It would only be a matter of a day or so before they got to the place Pig Boy was now referring to as “home” and he was both eager to get there and not in any hurry at all. This was a journey he knew he would never take again, and he wanted to feel its progress. He stopped and faced Owain. Owain looked down at his friend’s face and knew there was a big question on the way.

‘Owain, how did my mother die?’

Owain sighed and smiled thinly. ‘She got sick, Pig Boy. She got sick and nobody could help her. The doctors and magicians came, and they soon realised there was nothing they could do. She faced death with clarity and certainty, thinking of you. She called your father and asked him to make her a promise. Of course, the promise that is made to someone on their deathbed is one that must be kept. Your father leaned in, holding to her hand to catch every word she said. And what she said was strange. “When I am dead and buried,” she said “you will want to remarry.”

‘She smiled at your father’s demurring.

‘“Do not worry, it is right and good you marry again for the sake of your dynasty but listen now to the promise I want you to make. Before you remarry you must wait until you see a double-headed thorn growing out of my grave.”

‘She was coughing and having trouble breathing and your father called for a doctor.

‘“No,” said your mother, her eyes shut and her face tight with pain. “Not the doctor. Call the priest.”

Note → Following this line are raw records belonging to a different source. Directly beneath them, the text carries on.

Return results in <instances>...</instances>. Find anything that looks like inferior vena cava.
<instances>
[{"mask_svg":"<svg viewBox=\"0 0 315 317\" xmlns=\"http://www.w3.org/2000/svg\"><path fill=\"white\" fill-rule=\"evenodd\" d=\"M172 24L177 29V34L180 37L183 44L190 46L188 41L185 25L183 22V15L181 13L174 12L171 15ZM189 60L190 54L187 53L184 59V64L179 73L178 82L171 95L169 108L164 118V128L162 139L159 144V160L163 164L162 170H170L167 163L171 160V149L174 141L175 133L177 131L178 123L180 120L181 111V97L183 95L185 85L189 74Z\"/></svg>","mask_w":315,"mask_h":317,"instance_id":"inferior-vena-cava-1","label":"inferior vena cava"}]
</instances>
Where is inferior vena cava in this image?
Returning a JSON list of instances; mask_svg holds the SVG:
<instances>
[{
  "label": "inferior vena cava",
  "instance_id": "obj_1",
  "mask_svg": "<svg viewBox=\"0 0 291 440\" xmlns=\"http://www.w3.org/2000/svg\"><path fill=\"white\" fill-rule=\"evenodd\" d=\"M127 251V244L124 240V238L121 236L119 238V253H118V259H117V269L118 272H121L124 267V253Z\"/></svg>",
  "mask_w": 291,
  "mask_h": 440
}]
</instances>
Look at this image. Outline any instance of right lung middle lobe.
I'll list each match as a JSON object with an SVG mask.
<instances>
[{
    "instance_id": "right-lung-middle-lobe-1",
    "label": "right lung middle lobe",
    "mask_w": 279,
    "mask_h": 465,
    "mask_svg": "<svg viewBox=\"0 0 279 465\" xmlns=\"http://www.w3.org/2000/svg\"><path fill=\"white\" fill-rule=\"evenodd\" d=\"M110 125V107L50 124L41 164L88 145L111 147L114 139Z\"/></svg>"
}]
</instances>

‘The priest arrived and was shown into your mother’s bedroom. As you know, it is bad luck for healthy people to hear the final prayer of the dying and so it was just the priest and your mother in the room. He prepared himself, shut his eyes briefly while resting his hand on hers and then turned to her to recite the death prayer and anoint her. With her last strength, she grabbed the priest’s wrist and stared into his face with dim, yellow eyes.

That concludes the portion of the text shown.